Reklam | Okumaya devam etmek için kaydırın
Christoph Hein’in romanları tarihsel doğruluklarıyla karakterize edilir
Hein, Batı’nın muamelesine ilişkin Doğu’daki hoşnutsuzluğu dile getiren ilk kişilerden biriydi; örneğin bu konuda “Karşı-Kulaklık Saldırısı – Son Alman-Alman Savaşından Anekdotlar” kitabını yazdı. Moderatör bu konunun neden Hein’e bu kadar yakın olduğunu soruyor.
Almanya’nın ayrılığını ve iki devletliliğini deneyimleyen yazar, bu onun hayatının dönemiydi, diye yanıtlıyor.
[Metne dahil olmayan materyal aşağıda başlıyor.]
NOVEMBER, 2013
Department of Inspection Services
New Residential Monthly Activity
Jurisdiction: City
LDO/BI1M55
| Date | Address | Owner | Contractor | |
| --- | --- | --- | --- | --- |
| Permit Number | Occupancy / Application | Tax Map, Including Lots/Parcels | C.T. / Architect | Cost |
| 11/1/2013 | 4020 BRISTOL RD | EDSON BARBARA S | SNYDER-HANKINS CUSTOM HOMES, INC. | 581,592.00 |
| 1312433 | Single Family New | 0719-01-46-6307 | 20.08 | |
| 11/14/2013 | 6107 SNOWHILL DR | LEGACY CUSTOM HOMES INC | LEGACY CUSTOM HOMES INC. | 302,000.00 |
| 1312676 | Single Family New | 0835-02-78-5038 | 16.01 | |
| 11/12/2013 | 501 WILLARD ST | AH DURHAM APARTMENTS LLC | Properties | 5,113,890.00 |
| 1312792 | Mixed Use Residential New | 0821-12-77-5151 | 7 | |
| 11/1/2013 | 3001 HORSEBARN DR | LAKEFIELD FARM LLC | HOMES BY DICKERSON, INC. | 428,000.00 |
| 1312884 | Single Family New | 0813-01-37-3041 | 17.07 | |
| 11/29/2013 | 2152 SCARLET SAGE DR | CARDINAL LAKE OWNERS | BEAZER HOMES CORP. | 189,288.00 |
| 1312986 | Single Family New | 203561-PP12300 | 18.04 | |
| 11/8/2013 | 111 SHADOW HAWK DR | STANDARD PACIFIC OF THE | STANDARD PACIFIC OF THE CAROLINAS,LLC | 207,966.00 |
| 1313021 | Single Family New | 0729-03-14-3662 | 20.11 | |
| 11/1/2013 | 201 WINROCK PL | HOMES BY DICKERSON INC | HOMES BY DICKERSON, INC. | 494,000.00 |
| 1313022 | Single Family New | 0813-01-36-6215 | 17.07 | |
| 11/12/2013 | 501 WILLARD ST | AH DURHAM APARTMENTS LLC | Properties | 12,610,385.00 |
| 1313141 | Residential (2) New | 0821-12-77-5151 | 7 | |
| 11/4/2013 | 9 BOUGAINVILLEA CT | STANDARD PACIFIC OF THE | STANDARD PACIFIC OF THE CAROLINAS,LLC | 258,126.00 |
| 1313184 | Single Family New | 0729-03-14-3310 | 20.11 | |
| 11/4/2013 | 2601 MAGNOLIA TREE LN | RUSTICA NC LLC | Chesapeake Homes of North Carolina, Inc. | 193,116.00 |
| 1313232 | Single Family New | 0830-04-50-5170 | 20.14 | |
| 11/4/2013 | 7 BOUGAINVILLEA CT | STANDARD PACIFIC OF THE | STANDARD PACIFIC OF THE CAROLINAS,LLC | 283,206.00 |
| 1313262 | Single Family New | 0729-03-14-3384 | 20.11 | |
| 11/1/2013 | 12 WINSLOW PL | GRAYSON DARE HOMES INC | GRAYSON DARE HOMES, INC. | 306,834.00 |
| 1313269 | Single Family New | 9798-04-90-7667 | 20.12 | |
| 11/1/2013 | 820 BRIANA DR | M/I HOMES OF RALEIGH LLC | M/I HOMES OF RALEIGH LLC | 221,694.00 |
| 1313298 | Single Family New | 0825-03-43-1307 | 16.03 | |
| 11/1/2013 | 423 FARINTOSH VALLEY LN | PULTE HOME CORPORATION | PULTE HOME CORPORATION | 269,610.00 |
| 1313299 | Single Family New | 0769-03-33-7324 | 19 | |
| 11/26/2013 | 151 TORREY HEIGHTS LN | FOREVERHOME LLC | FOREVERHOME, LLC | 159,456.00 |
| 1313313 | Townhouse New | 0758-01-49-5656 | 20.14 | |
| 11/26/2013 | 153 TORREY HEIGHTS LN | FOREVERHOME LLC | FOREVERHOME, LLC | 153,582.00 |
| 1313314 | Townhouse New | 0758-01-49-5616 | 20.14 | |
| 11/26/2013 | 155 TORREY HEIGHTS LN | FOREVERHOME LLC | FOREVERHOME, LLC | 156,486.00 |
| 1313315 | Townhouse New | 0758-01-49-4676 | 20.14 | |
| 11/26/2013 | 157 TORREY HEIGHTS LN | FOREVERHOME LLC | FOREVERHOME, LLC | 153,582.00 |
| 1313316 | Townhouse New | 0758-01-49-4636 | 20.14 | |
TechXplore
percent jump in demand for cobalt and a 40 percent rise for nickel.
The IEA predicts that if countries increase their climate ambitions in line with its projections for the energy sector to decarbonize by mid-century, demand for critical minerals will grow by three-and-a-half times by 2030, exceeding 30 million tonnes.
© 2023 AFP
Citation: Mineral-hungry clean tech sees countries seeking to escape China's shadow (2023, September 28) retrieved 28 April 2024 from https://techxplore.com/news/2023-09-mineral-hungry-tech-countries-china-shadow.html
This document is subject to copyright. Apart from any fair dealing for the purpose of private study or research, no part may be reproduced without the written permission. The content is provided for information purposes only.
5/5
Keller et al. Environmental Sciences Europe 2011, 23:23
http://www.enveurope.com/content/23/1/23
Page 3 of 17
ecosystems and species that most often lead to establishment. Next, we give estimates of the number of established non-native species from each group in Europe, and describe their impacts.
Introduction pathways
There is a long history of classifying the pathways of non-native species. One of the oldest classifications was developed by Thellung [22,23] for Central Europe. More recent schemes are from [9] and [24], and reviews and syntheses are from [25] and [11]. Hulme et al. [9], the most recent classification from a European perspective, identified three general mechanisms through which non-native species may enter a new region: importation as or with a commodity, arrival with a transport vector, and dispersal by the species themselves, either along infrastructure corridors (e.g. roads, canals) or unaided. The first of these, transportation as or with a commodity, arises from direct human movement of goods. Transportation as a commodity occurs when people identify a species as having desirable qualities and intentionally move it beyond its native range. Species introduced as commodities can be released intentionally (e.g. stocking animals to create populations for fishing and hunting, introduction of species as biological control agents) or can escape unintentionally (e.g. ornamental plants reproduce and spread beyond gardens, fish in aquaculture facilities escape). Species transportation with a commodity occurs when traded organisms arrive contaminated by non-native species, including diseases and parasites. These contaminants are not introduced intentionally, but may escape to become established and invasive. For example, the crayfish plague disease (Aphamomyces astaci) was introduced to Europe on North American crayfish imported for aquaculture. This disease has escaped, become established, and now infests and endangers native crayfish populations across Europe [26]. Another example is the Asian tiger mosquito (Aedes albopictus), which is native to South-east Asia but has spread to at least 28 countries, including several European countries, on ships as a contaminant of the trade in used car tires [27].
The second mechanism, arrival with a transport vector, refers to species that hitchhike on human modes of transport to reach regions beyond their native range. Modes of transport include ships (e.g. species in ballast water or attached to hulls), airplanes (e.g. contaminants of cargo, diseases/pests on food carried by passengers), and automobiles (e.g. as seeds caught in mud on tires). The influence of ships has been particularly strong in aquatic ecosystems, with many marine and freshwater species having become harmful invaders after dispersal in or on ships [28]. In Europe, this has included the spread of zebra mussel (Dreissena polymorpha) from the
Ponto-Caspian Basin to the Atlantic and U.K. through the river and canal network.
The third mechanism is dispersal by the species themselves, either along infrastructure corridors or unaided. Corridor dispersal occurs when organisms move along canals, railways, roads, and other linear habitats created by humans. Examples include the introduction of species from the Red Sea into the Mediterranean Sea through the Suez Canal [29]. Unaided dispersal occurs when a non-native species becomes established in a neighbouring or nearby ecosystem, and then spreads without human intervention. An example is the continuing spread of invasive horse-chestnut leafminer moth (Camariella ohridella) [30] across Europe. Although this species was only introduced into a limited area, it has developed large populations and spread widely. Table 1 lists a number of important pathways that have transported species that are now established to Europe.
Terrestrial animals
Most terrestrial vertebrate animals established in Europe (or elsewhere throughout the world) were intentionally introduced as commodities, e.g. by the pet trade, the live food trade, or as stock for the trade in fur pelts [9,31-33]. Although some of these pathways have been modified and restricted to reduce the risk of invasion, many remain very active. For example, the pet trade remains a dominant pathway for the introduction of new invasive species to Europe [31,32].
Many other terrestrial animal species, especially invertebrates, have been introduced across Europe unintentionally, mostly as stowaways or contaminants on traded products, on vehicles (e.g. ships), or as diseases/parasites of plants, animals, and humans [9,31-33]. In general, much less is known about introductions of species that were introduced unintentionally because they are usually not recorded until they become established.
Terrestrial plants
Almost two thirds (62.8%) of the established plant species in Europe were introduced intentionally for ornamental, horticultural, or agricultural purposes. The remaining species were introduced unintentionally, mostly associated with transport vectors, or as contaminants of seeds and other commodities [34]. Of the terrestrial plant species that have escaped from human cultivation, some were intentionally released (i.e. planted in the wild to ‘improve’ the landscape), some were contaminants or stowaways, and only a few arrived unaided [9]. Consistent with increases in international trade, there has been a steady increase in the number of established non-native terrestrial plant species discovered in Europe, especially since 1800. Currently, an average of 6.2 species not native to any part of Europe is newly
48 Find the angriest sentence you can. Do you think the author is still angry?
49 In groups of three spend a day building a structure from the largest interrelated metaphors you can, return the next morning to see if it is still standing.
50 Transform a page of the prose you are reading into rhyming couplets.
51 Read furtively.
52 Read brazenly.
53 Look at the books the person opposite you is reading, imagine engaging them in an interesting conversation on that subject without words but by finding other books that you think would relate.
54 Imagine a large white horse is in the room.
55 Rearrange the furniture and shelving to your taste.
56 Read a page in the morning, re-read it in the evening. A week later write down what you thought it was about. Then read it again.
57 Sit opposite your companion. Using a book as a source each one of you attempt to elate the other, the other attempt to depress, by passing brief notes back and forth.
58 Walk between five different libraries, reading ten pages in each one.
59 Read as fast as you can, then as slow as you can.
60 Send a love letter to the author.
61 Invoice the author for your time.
Almanya’nın bölünmesi sonucunda hayatında birçok kez “ileri geri sarsıldı” ve cezalandırıldı.
Christoph Hein, 2004 yılında dönemin Kültür Senatörü Thomas Flierl tarafından Alman Tiyatrosu’nun direktörlüğüne atandığına göre ne demek istediğini de biliyor. Yazılar bölümünde bu karara yönelik sert eleştirilerin ardından göreve gelmeden adaylığından geri çekildi.
Yazarın romanları özellikle tarihsel doğruluklarıyla karakterize edilir; kendisi, geçtiğimiz onyılların ve Almanya’da olup bitenlerin en önemli kronikleştiricilerinden biri olarak kabul edilir. 1935’teki Nazi Almanyası’ndaki durum ile 1989’daki yeniden birleşme sonrasında Doğu Almanya’nın durumuyla karşılaştırıldığında daha da şaşırtıcıdır.